Pourquoi les Néerlandais ont-ils rejeté le Traité européen, il y a un an ? Je relève quelques similitudes entre nos deux consultations. Aux Pays-Bas comme en France, la campagne du Oui a été conduite par un gouvernement impopulaire (si l’on suit les indications fournies par les enquêtes d’opinion). Comme en France, l’élargissement de l’Union et la candidature de la Turquie ont alimenté l’euroscepticisme des électeurs. Selon une enquête d’opinion néerlandaise, plus de la moitié des électeurs du Non (52,3%) citaient la volonté de s’opposer à l’entrée de la Turquie dans l’Union comme l’une des motivations de leur vote[1]. Pour Richard Wouters, chargé des questions européennes au sein du parti de la Gauche Verte : « le ‘non’ néerlandais est intimement lié à un repli général du pays sur lui-même » (cité par Corinne Deloy). C’est pourquoi, comme en France, le camp du Non a rassemblé une coalition hétéroclite et contradictoire, depuis l’extrême gauche, avec le Parti socialiste (SP), jusqu’à l’extrême droite, avec la Liste Pim Fortuyn, le Groupe Geert Wilders et le Leefbaar, en passant par les formations d’inspiration religieuse comme le Parti politique réformé (SGP) et l’Union chrétienne (Christen Unie) qui réclament l’inscription des références au christianisme dans le préambule du Traité. Incompatibles entre eux, les raisons néerlandaises du Non le sont également avec celles du Non français.
C’est aussi ce que montre un autre thème qui a beaucoup compté dans la victoire du Non. L’opinion néerlandaise est particulièrement sensible au fait que le pays est le premier contributeur net par habitant au budget de l’Union.
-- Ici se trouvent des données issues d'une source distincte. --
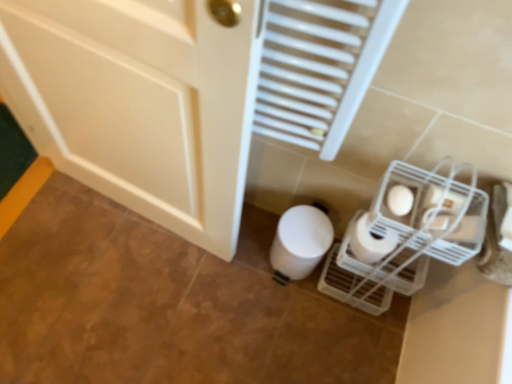
In order to face white matte toilet paper at lower right, the first toilet paper in the front-to-back sequence, should I rotate leftwards or rightwards?

A 19.231 degree turn to the right will do.

The height and width of the screenshot is (384, 512). What do you see at coordinates (320, 67) in the screenshot?
I see `white plastic radiator at upper center` at bounding box center [320, 67].

What do you see at coordinates (370, 242) in the screenshot? I see `white matte toilet paper at lower right, which appears as the second toilet paper when viewed from the back` at bounding box center [370, 242].

Measure the distance between point (353, 241) and camera.

Point (353, 241) and camera are 1.14 meters apart from each other.

This screenshot has width=512, height=384. Find the location of `white matte toilet paper at lower right, the third toilet paper positioned from the back`. white matte toilet paper at lower right, the third toilet paper positioned from the back is located at coordinates (400, 200).

From the white matte toilet paper at lower center, the third toilet paper from the front, count 1st toilet paper to the right and point to it. Please provide its 2D coordinates.

[(370, 242)]

Are white matte toilet paper at lower center, the third toilet paper from the front, and white matte toilet paper at lower right, which appears as the second toilet paper when viewed from the back, beside each other?

white matte toilet paper at lower center, the third toilet paper from the front, and white matte toilet paper at lower right, which appears as the second toilet paper when viewed from the back, are not in contact.

From the image's perspective, is white matte toilet paper at lower center, the third toilet paper from the front, above white matte toilet paper at lower right, which appears as the second toilet paper when viewed from the back?

No.

Can you confirm if white matte toilet paper at lower center, the first toilet paper from the back, is smaller than white matte toilet paper at lower right, which is the 2th toilet paper in front-to-back order?

Incorrect, white matte toilet paper at lower center, the first toilet paper from the back, is not smaller in size than white matte toilet paper at lower right, which is the 2th toilet paper in front-to-back order.

Is white matte toilet paper at lower right, which appears as the second toilet paper when viewed from the back, wider than white matte toilet paper at lower right, the third toilet paper positioned from the back?

Correct, the width of white matte toilet paper at lower right, which appears as the second toilet paper when viewed from the back, exceeds that of white matte toilet paper at lower right, the third toilet paper positioned from the back.

Considering the points (387, 234) and (394, 204), which point is behind, point (387, 234) or point (394, 204)?

The point (394, 204) is farther.

Considering the sizes of objects white matte toilet paper at lower right, which is the 2th toilet paper in front-to-back order, and white matte toilet paper at lower right, the first toilet paper in the front-to-back sequence, in the image provided, who is smaller, white matte toilet paper at lower right, which is the 2th toilet paper in front-to-back order, or white matte toilet paper at lower right, the first toilet paper in the front-to-back sequence,?

white matte toilet paper at lower right, the first toilet paper in the front-to-back sequence, is smaller.

From their relative heights in the image, would you say white matte toilet paper at lower right, which appears as the second toilet paper when viewed from the back, is taller or shorter than white matte toilet paper at lower right, the first toilet paper in the front-to-back sequence?

white matte toilet paper at lower right, which appears as the second toilet paper when viewed from the back, is taller than white matte toilet paper at lower right, the first toilet paper in the front-to-back sequence.

Locate an element on the screen. radiator in front of the white matte toilet paper at lower center, the third toilet paper from the front is located at coordinates (320, 67).

Between white plastic radiator at upper center and white matte toilet paper at lower center, the first toilet paper from the back, which one appears on the left side from the viewer's perspective?

white plastic radiator at upper center is more to the left.

Is white plastic radiator at upper center bigger or smaller than white matte toilet paper at lower center, the first toilet paper from the back?

In the image, white plastic radiator at upper center appears to be larger than white matte toilet paper at lower center, the first toilet paper from the back.

Can you confirm if white plastic radiator at upper center is wider than white matte toilet paper at lower center, the third toilet paper from the front?

No.

Looking at this image, is white matte toilet paper at lower right, which is the 2th toilet paper in front-to-back order, touching white plastic radiator at upper center?

No, white matte toilet paper at lower right, which is the 2th toilet paper in front-to-back order, is not next to white plastic radiator at upper center.

From a real-world perspective, is white matte toilet paper at lower right, which is the 2th toilet paper in front-to-back order, on white plastic radiator at upper center?

Actually, white matte toilet paper at lower right, which is the 2th toilet paper in front-to-back order, is physically below white plastic radiator at upper center in the real world.

From the picture: Can you confirm if white matte toilet paper at lower right, which appears as the second toilet paper when viewed from the back, is smaller than white plastic radiator at upper center?

Yes.

Consider the image. Considering the positions of objects white matte toilet paper at lower right, which is the 2th toilet paper in front-to-back order, and white plastic radiator at upper center in the image provided, who is in front, white matte toilet paper at lower right, which is the 2th toilet paper in front-to-back order, or white plastic radiator at upper center?

white plastic radiator at upper center is in front.

Considering the relative positions of white matte toilet paper at lower right, the first toilet paper in the front-to-back sequence, and white plastic radiator at upper center in the image provided, is white matte toilet paper at lower right, the first toilet paper in the front-to-back sequence, to the right of white plastic radiator at upper center from the viewer's perspective?

Yes, white matte toilet paper at lower right, the first toilet paper in the front-to-back sequence, is to the right of white plastic radiator at upper center.

Is white matte toilet paper at lower right, the third toilet paper positioned from the back, bigger than white plastic radiator at upper center?

Incorrect, white matte toilet paper at lower right, the third toilet paper positioned from the back, is not larger than white plastic radiator at upper center.

Measure the distance between white matte toilet paper at lower right, the first toilet paper in the front-to-back sequence, and white plastic radiator at upper center.

white matte toilet paper at lower right, the first toilet paper in the front-to-back sequence, and white plastic radiator at upper center are 33.37 centimeters apart from each other.

Which of these two, white matte toilet paper at lower right, the third toilet paper positioned from the back, or white plastic radiator at upper center, is wider?

white plastic radiator at upper center is wider.

Measure the distance between white plastic radiator at upper center and white matte toilet paper at lower right, which appears as the second toilet paper when viewed from the back.

The distance of white plastic radiator at upper center from white matte toilet paper at lower right, which appears as the second toilet paper when viewed from the back, is 36.87 centimeters.

Considering the relative sizes of white plastic radiator at upper center and white matte toilet paper at lower right, which appears as the second toilet paper when viewed from the back, in the image provided, is white plastic radiator at upper center smaller than white matte toilet paper at lower right, which appears as the second toilet paper when viewed from the back,?

No, white plastic radiator at upper center is not smaller than white matte toilet paper at lower right, which appears as the second toilet paper when viewed from the back.

You are a GUI agent. You are given a task and a screenshot of the screen. Output one action in this format:
    pyautogui.click(x=<x>, y=<y>)
    Task: Click on the 2nd toilet paper behind the white plastic radiator at upper center, starting your count from the anchor
    
    Given the screenshot: What is the action you would take?
    pyautogui.click(x=370, y=242)

Based on their positions, is white plastic radiator at upper center located to the left or right of white matte toilet paper at lower right, which appears as the second toilet paper when viewed from the back?

white plastic radiator at upper center is positioned on white matte toilet paper at lower right, which appears as the second toilet paper when viewed from the back,'s left side.

Is white matte toilet paper at lower right, which is the 2th toilet paper in front-to-back order, touching white matte toilet paper at lower center, the first toilet paper from the back?

white matte toilet paper at lower right, which is the 2th toilet paper in front-to-back order, is not next to white matte toilet paper at lower center, the first toilet paper from the back, and they're not touching.

Where is `toilet paper below the white matte toilet paper at lower right, which is the 2th toilet paper in front-to-back order (from the image's perspective)`? This screenshot has width=512, height=384. toilet paper below the white matte toilet paper at lower right, which is the 2th toilet paper in front-to-back order (from the image's perspective) is located at coordinates (300, 241).

From the image's perspective, relative to white matte toilet paper at lower center, the third toilet paper from the front, is white matte toilet paper at lower right, which appears as the second toilet paper when viewed from the back, above or below?

Clearly, from the image's perspective, white matte toilet paper at lower right, which appears as the second toilet paper when viewed from the back, is above white matte toilet paper at lower center, the third toilet paper from the front.

Who is taller, white matte toilet paper at lower right, which is the 2th toilet paper in front-to-back order, or white matte toilet paper at lower center, the third toilet paper from the front?

Standing taller between the two is white matte toilet paper at lower center, the third toilet paper from the front.

Starting from the white matte toilet paper at lower center, the first toilet paper from the back, which toilet paper is the 1st one to the right? Please provide its 2D coordinates.

[(370, 242)]

In order to click on the 1st toilet paper to the left of the white matte toilet paper at lower right, the first toilet paper in the front-to-back sequence, counting from the anchor's position in this screenshot , I will do point(370,242).

Which object lies further to the anchor point white plastic radiator at upper center, white matte toilet paper at lower right, which appears as the second toilet paper when viewed from the back, or white matte toilet paper at lower center, the first toilet paper from the back?

white matte toilet paper at lower center, the first toilet paper from the back, is positioned further to the anchor white plastic radiator at upper center.

Estimate the real-world distances between objects in this image. Which object is further from white matte toilet paper at lower right, which is the 2th toilet paper in front-to-back order, white matte toilet paper at lower center, the third toilet paper from the front, or white matte toilet paper at lower right, the first toilet paper in the front-to-back sequence?

Based on the image, white matte toilet paper at lower center, the third toilet paper from the front, appears to be further to white matte toilet paper at lower right, which is the 2th toilet paper in front-to-back order.

From the image, which object appears to be farther from white matte toilet paper at lower right, the first toilet paper in the front-to-back sequence, white matte toilet paper at lower center, the third toilet paper from the front, or white plastic radiator at upper center?

white matte toilet paper at lower center, the third toilet paper from the front, is further to white matte toilet paper at lower right, the first toilet paper in the front-to-back sequence.

From the image, which object appears to be farther from white matte toilet paper at lower right, the first toilet paper in the front-to-back sequence, white plastic radiator at upper center or white matte toilet paper at lower center, the first toilet paper from the back?

Among the two, white matte toilet paper at lower center, the first toilet paper from the back, is located further to white matte toilet paper at lower right, the first toilet paper in the front-to-back sequence.

Based on their spatial positions, is white matte toilet paper at lower right, the third toilet paper positioned from the back, or white plastic radiator at upper center closer to white matte toilet paper at lower center, the third toilet paper from the front?

white matte toilet paper at lower right, the third toilet paper positioned from the back, is closer to white matte toilet paper at lower center, the third toilet paper from the front.

Considering their positions, is white plastic radiator at upper center positioned further to white matte toilet paper at lower right, which appears as the second toilet paper when viewed from the back, than white matte toilet paper at lower right, the third toilet paper positioned from the back?

white plastic radiator at upper center.

From the image, which object appears to be farther from white matte toilet paper at lower right, the first toilet paper in the front-to-back sequence, white plastic radiator at upper center or white matte toilet paper at lower right, which is the 2th toilet paper in front-to-back order?

Among the two, white plastic radiator at upper center is located further to white matte toilet paper at lower right, the first toilet paper in the front-to-back sequence.

When comparing their distances from white plastic radiator at upper center, does white matte toilet paper at lower right, the third toilet paper positioned from the back, or white matte toilet paper at lower right, which appears as the second toilet paper when viewed from the back, seem further?

white matte toilet paper at lower right, which appears as the second toilet paper when viewed from the back, is positioned further to the anchor white plastic radiator at upper center.

This screenshot has width=512, height=384. What are the coordinates of `toilet paper positioned between white plastic radiator at upper center and white matte toilet paper at lower right, which is the 2th toilet paper in front-to-back order, from near to far` in the screenshot? It's located at (400, 200).

You are a GUI agent. You are given a task and a screenshot of the screen. Output one action in this format:
    pyautogui.click(x=<x>, y=<y>)
    Task: Click on the toilet paper between white matte toilet paper at lower right, the third toilet paper positioned from the back, and white matte toilet paper at lower center, the third toilet paper from the front, along the z-axis
    The image size is (512, 384).
    Given the screenshot: What is the action you would take?
    pyautogui.click(x=370, y=242)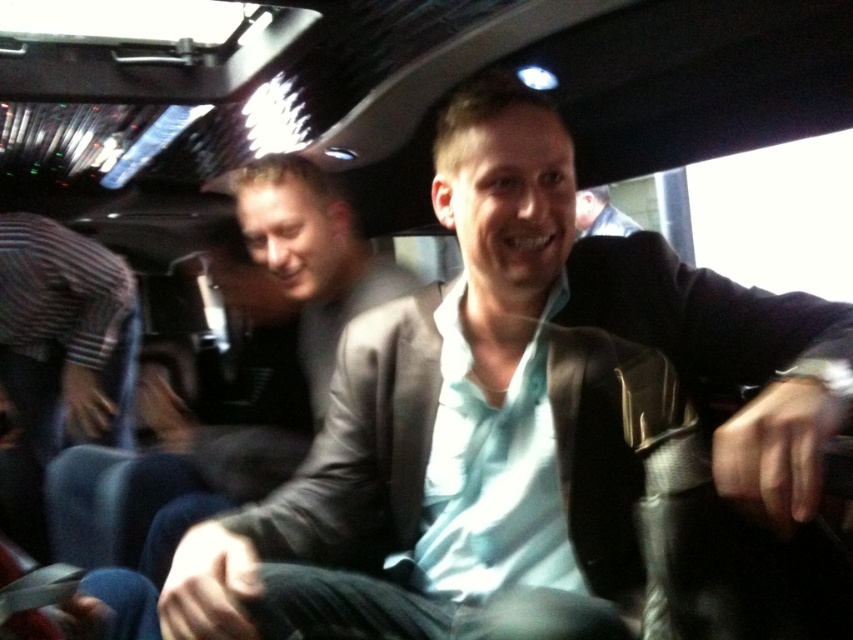
This screenshot has width=853, height=640. Describe the element at coordinates (59, 356) in the screenshot. I see `striped fabric shirt at lower left` at that location.

Can you confirm if striped fabric shirt at lower left is bigger than light blue shirt at center?

Correct, striped fabric shirt at lower left is larger in size than light blue shirt at center.

Is point (61, 448) positioned after point (585, 234)?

Les adversaires du Traité ont largement utilisé ce thème, demandant aux électeurs néerlandais de refuser désormais de payer pour les grands Etats… tels la France et l’Allemagne ! Ils ont aussi dénoncé ces deux pays qui ne respectent pas les règles du pacte de stabilité… qu’ils imposent pourtant aux Hollandais. René Cuperus, membre de la Fondation Wiardi Beckman, proche du Parti travailliste néerlandais, le PvdA, a proposé ce classement des causes du Non hollandais, par ordre décroissant d’importance : « Les Pays-Bas dépensent trop d’argent pour l’Union européenne ; les Néerlandais perdent le contrôle de leur pays ; les Pays-Bas ont trop peu d’influence en comparaison à d’autres pays ; les Pays-Bas deviennent trop dépendants de l’Union européenne ; l’information circule peu ; la bureaucratie européenne est grandissante ; l’euro a des effets négatifs ; des emplois sont perdus au profit des étrangers ; l’Union européenne présente plus d’inconvénients que d’avantages »[2]. Sous cette forme, la victoire du Non aux Pays-Bas fait davantage écho à la dimension nationaliste et xénophobe du Non français qu’à sa dimension sociale et internationaliste.
En France comme aux Pays-Bas, la gauche du Non ne peut ignorer que le Traité européen a été rejeté dès lors que la revendication sociale a été inscrite dans une logique nationaliste. C’est peu de dire que de telles bases idéologiques et politiques sont incompatibles avec le projet d’une relance de l’Union européenne.
N.B. : Ceci est la dernière note de la série anniversaire «A quoi sert le Non ?». A partir de demain toutes les notes consacrées au bilan du Non seront regroupées dans une rubrique dédiée, alimentée au fil du temps selon les informations que l’on pourra recueillir où les réflexions qui seront suscitées.